● PROBLEMS TO SOLVE
a) Please answer these from the echo correction notebook:
(i) What value of alpha is assumed for the echo system?
(ii) Which two NumPy functions does the notebook say will be very useful?
(iii) What is the name of the audio file that gets loaded?
b) Resume the echo correction notebook after its last line of code, and keep going in the same style.
-- SUPPLIED PASSAGE follows --
# Echo Correction

In [None]:
%reset -f
%pylab inline
import scipy.io.wavfile as wav
from IPython.display import Audio

In [None]:
# Some helper functions.

def playAudio(x, framerate = 44100):
 return Audio(x.real, rate = framerate)

## Audio Equalization

We want to recover the audio file that has an echo encoded into it. We know that the room, or the "echo system", has the following impulse response function: $h[n] = \delta[n] + \alpha \delta[n-t_d]$. Using this knowledge, we shall recover the original signal back! Let us assume we know that $\alpha = 0.8$ and $t_d = 0.3s$.

The frame rate (or sample rate) says how many samples were taken per second for the audio file. You will find the functions np.fft.fft and np.fft.ifft very useful. You will want to apply your transform to each chunk in the audio file to fix it.

First, let us load the audio file and listen to it.

In [None]:
(framerate, y) = wav.read('echo.wav');

delay = int(0.3 * framerate); # Time at which the second impulse occurs.
alpha = 0.8;

playAudio(y)

Pretty echo-y, correct? Let us calculate the DFT basis of the echo system. First, we'll model the impulse response.

In [None]:
h = np.zeros(y.shape)
h[0] = 1
h[delay] = alpha 

Great! Now we will calculate the DFT basis of the system response.

In [None]:
H = np.fft.fft(h) # We use the fft call without the "ortho" because we want the eigenvalues

If $X[k]$ is the spectrum of the true audio and $Y[k]$ is the spectrum of the signal that we hear (the echo), then,
$$Y[k] = H[k] \; X[k]$$
To recover $X[k]$, we simply need to somehow undo this. What can we do in the frequency domain to undo the effect of multiplying by $H[k]$ ?
We will use this fact to recover the clean audio! 

# Q. Fill in the arrays below as indicated by the comments.

In [None]:
Y = np.fft.fft(y, norm='ortho')
-- SUPPLIED PASSAGE concluded --
-- RECORDS PROVIDED follows --
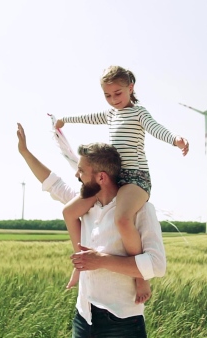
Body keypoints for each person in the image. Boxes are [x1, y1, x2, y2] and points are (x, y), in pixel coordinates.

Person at [16, 122, 166, 338]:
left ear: (101, 177)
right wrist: (25, 153)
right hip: (83, 316)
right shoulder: (85, 204)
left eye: (82, 171)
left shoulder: (141, 210)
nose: (77, 175)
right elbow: (53, 184)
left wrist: (102, 260)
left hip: (122, 322)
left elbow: (157, 265)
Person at [55, 65, 188, 303]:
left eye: (118, 93)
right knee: (69, 211)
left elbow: (155, 128)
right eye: (107, 95)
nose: (113, 99)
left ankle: (140, 276)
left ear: (130, 88)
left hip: (136, 179)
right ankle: (80, 260)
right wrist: (65, 120)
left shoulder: (139, 113)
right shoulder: (110, 114)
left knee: (122, 218)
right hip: (115, 177)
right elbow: (87, 117)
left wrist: (175, 139)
-- RECORDS PROVIDED concluded --
● REPLIES
a)
(i) 0.8
(ii) np.fft.fft and np.fft.ifft
(iii) echo.wav

b)
G = 0 #STUDENT, replace 0 with what you think will help recover the signal.
X = G * Y # Recover X by using the inverse DFT you've stored in G.
x = np.fft.ifft(X, norm='ortho') # Take the inverse transform of X to get back the clean signal.

Yay, you've fixed it! Let us listen to it.

In [None]:
playAudio(x)

This audio clip is from the Create-Commons Non-Commercial With Attribution Licensed song "Mandelbrot Set" by Jonathan Coulton. You can find the whole song at http://www.jonathancoulton.com/

# Denoising Signals using the DFT

In [None]:
%reset -f
%pylab inline
from IPython.display import Audio

In [None]:
# Some helper functions.

def playAudio(x):
 return Audio(x.real,rate=44100)

First, let us listen to the message.

In [None]:
# Make sure your volume isn't set too high.
y = np.load('noisyaudio.npy');
playAudio(y)

Let us see if the the signal has any **structure**. Observe the below two plots.

In [None]:
plt.figure(figsize=(15, 7))
plt.subplot(1, 2, 1)
plt.plot(y)
plt.title('Entire audio.')
plt.subplot(1, 2, 2)
plt.plot(y[0:500])
plt.title('First 500 samples.')

There isn't much structure discernible, is there? All hope is not lost! 

Let us take the Fourier transform of the above signal.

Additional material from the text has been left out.